Your goal: Only one portion of the data is to be written out: from the line bearing "There are many" through the line bearing "Does the community". Write it exactly as it appears.
### Data provided ###
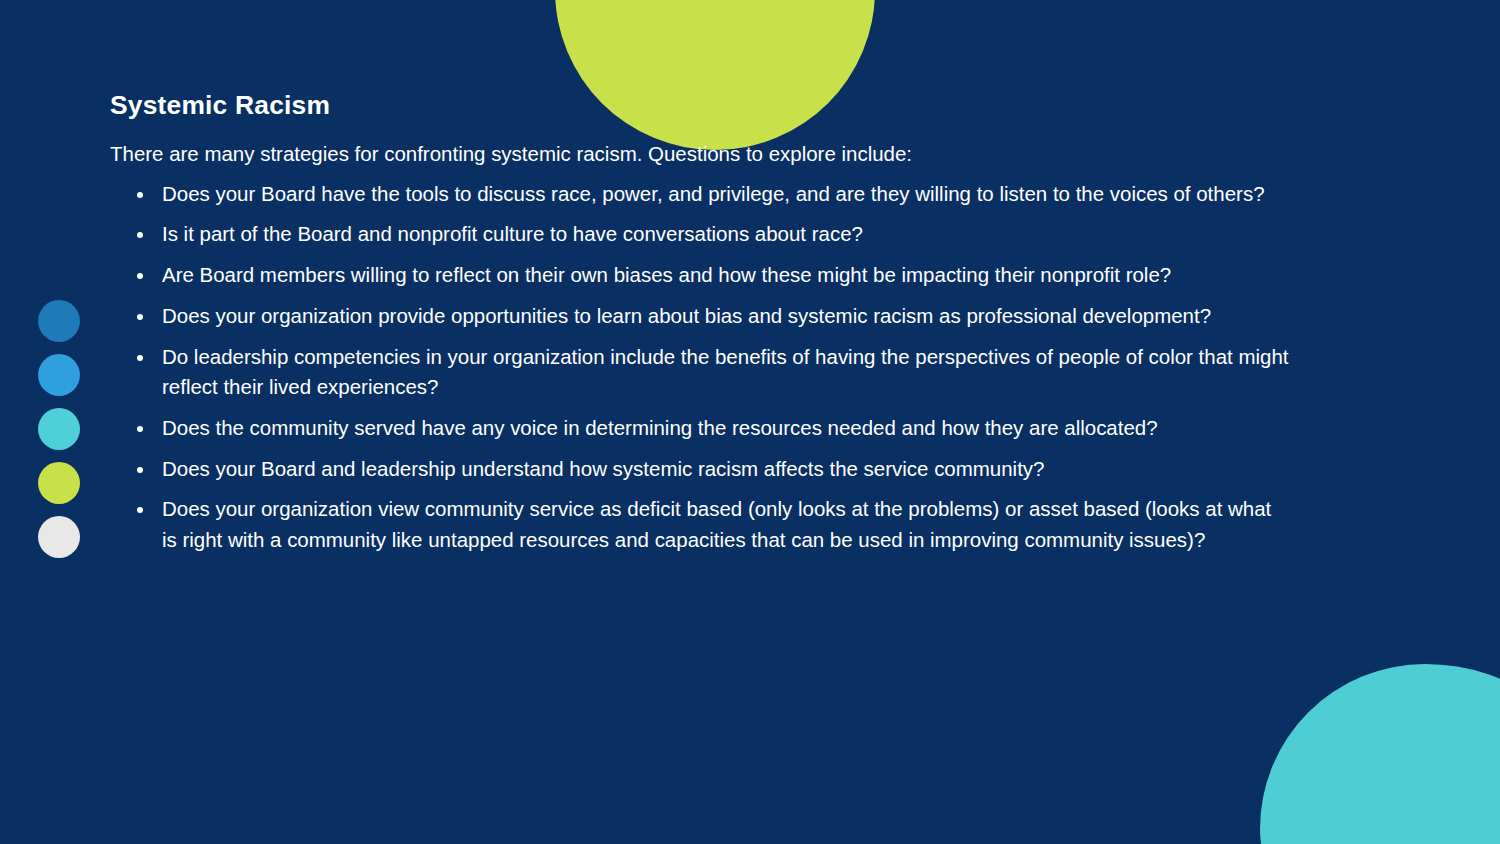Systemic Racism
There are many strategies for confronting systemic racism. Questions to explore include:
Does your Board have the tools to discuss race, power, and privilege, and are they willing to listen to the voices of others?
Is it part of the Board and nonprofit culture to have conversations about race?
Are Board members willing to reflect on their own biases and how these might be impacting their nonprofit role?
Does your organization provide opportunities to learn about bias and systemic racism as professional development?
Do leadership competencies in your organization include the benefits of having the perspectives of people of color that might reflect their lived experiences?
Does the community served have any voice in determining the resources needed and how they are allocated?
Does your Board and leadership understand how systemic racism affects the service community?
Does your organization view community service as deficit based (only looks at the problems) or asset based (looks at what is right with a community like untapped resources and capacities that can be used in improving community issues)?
###
Result of this exercise:
There are many strategies for confronting systemic racism. Questions to explore include:
Does your Board have the tools to discuss race, power, and privilege, and are they willing to listen to the voices of others?
Is it part of the Board and nonprofit culture to have conversations about race?
Are Board members willing to reflect on their own biases and how these might be impacting their nonprofit role?
Does your organization provide opportunities to learn about bias and systemic racism as professional development?
Do leadership competencies in your organization include the benefits of having the perspectives of people of color that might reflect their lived experiences?
Does the community served have any voice in determining the resources needed and how they are allocated?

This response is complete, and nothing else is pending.